Extracto =
Los hombres de lava, del color de la tierra, han vuelto a ser sabios y libres. Allí hay algo que apenas comienza. Y no sólo en México y Guatemala. También Bolivia, Ecuador, Chile, Perú, Colombia.
Julio Cortázar, Luis Cardoza y Aragón o Guillermo Bonfil estarían aplaudiendo. Hablándonos. En el mundo tenemos por fortuna a los Eduardo Galeano, Juan Gelman, José Saramago, Arundathi Roy, Nadine Gordimer, Howard Zinn. Pero requerimos de más. Y sobre todo, deben dejar de importarnos e importunarnos los intelectuales y artistas “dominantes”, inútiles globos inflados que acaparan los medios y las ediciones. Éstos, en su arrogante suficiencia, nos regalan consejos de “cómo debería ser la izquierda”, y nos recitan paternalista e hipócritamente recetas para ser “modernos”, “civilizados” y “democráticos”. Qué saben ellos de democracia.
Tienen un retrato hablado de la izquierda “deseable”, que será dócil al capitalismo, “realista” y gourmet. Su retrato no incluye al pueblo (esa “abstracción”), ni a los indios, ni a los jóvenes con el talón en el asfalto, ni a los campesinos que han decidido salvar las semillas y recuperar los ríos y la tierra, ni a las madres dignas de presos y desaparecidos.
En hora de inminentes cambios, no necesariamente buenos, y no pocas intifadas, la cultura viva está en otra parte. Allí donde se está creando una vida nueva, bajo el americano y dulce cielo de rabia azul metálica.

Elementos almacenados
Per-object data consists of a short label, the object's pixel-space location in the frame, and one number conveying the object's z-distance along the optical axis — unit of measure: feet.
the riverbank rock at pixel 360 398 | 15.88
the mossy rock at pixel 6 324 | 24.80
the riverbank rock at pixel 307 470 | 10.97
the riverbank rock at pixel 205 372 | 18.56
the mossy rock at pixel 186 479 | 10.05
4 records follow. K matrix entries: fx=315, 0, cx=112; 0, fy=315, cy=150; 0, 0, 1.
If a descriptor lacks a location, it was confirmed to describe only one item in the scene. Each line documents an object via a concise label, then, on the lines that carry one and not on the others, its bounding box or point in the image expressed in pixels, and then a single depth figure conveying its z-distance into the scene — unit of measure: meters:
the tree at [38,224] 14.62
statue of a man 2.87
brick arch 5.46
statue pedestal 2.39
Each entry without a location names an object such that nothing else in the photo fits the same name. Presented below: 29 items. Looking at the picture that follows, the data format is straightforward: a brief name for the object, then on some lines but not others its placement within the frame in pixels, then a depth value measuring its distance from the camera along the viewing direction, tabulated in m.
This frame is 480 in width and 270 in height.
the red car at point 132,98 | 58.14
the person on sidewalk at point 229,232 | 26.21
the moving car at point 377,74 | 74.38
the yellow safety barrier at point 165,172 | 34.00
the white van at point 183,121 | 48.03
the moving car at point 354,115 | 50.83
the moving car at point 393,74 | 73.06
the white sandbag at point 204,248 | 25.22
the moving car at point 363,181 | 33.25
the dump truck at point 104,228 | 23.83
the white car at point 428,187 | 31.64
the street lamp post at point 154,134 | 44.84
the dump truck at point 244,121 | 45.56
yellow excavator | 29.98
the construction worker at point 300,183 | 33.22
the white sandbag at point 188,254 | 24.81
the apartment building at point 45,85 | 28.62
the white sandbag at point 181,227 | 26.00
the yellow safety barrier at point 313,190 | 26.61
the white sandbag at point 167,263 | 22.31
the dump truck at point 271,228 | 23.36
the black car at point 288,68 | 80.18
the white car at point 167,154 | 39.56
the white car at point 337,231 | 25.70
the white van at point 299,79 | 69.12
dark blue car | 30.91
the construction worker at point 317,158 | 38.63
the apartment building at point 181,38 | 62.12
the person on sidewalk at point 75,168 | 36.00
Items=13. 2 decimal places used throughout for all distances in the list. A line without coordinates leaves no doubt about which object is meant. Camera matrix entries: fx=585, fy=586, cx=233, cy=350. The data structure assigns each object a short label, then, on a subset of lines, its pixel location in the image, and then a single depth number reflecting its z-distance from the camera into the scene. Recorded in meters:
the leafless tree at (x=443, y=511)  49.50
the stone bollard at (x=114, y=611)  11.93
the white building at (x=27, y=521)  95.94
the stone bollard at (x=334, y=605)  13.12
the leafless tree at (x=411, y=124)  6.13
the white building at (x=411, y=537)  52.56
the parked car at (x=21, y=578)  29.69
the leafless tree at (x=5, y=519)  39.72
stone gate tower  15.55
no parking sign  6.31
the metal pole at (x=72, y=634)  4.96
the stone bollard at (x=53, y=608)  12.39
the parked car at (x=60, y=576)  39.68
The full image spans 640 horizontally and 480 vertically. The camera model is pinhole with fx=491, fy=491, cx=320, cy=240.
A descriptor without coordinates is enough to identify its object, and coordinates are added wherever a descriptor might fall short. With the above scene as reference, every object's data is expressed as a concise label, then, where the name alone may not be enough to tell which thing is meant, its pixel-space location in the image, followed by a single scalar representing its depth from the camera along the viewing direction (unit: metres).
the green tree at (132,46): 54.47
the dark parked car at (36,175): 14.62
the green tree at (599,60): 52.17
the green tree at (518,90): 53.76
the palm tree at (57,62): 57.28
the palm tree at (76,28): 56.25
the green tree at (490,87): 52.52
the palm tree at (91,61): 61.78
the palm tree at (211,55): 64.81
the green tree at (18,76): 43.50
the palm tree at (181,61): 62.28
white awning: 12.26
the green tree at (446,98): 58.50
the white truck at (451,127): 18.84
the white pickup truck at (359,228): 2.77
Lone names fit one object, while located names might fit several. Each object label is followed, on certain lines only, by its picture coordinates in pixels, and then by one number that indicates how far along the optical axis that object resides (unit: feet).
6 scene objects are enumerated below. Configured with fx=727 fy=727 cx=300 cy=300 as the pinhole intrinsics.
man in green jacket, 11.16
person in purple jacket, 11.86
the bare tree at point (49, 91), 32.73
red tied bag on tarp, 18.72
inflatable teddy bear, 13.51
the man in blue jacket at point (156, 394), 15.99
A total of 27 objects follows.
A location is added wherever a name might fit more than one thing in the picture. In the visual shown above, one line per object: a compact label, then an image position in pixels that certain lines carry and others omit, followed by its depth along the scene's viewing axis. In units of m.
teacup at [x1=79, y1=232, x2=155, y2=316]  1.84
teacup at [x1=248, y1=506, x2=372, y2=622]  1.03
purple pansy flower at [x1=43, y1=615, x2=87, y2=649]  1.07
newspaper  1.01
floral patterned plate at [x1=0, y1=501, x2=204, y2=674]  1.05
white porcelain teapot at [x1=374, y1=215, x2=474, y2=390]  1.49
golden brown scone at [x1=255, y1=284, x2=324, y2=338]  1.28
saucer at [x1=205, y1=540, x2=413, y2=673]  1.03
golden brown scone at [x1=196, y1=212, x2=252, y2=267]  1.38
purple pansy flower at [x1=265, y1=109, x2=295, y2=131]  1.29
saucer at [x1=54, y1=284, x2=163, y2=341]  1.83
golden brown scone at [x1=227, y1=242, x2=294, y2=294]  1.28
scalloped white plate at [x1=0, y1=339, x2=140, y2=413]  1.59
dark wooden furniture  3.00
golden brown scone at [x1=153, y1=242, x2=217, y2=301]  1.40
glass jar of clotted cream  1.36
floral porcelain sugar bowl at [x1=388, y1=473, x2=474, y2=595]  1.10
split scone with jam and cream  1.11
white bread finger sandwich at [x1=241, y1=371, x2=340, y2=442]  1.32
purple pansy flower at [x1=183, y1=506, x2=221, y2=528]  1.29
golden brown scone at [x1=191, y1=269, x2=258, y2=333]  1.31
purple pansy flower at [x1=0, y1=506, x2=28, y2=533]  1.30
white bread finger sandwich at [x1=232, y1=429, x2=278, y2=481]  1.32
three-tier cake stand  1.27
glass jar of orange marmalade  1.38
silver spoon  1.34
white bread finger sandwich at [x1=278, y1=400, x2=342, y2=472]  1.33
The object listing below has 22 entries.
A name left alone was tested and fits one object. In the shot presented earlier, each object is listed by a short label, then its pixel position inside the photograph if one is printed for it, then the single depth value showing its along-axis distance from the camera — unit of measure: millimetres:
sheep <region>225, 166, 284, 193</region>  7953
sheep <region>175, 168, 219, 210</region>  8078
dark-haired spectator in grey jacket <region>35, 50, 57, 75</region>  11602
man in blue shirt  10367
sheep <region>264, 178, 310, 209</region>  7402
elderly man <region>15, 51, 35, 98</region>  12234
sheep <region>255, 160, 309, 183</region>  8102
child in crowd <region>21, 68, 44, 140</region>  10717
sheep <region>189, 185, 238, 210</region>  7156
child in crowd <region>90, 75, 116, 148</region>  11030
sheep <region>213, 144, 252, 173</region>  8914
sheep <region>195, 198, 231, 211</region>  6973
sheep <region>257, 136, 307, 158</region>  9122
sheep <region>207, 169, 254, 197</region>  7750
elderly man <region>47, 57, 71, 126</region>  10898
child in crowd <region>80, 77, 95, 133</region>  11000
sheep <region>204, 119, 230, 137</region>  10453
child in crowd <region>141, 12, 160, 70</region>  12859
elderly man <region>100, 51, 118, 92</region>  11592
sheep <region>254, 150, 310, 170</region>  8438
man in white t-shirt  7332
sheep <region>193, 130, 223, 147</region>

Tareas pendientes =
A - Responde según el extracto:
(i) Además de México y Guatemala, ¿qué países se nombran?
(ii) ¿Cómo será la izquierda "deseable" según el retrato hablado que se describe?
(iii) ¿Bajo qué cielo se está creando una vida nueva?
B - Repite sin cambios el tramo del extracto que va desde "Julio Cortázar, Luis" hasta "ellos de democracia.".

Respuestas =
A -
(i) Bolivia, Ecuador, Chile, Perú y Colombia.
(ii) Dócil al capitalismo, "realista" y gourmet.
(iii) Bajo el americano y dulce cielo de rabia azul metálica.

B -
Julio Cortázar, Luis Cardoza y Aragón o Guillermo Bonfil estarían aplaudiendo. Hablándonos. En el mundo tenemos por fortuna a los Eduardo Galeano, Juan Gelman, José Saramago, Arundathi Roy, Nadine Gordimer, Howard Zinn. Pero requerimos de más. Y sobre todo, deben dejar de importarnos e importunarnos los intelectuales y artistas “dominantes”, inútiles globos inflados que acaparan los medios y las ediciones. Éstos, en su arrogante suficiencia, nos regalan consejos de “cómo debería ser la izquierda”, y nos recitan paternalista e hipócritamente recetas para ser “modernos”, “civilizados” y “democráticos”. Qué saben ellos de democracia.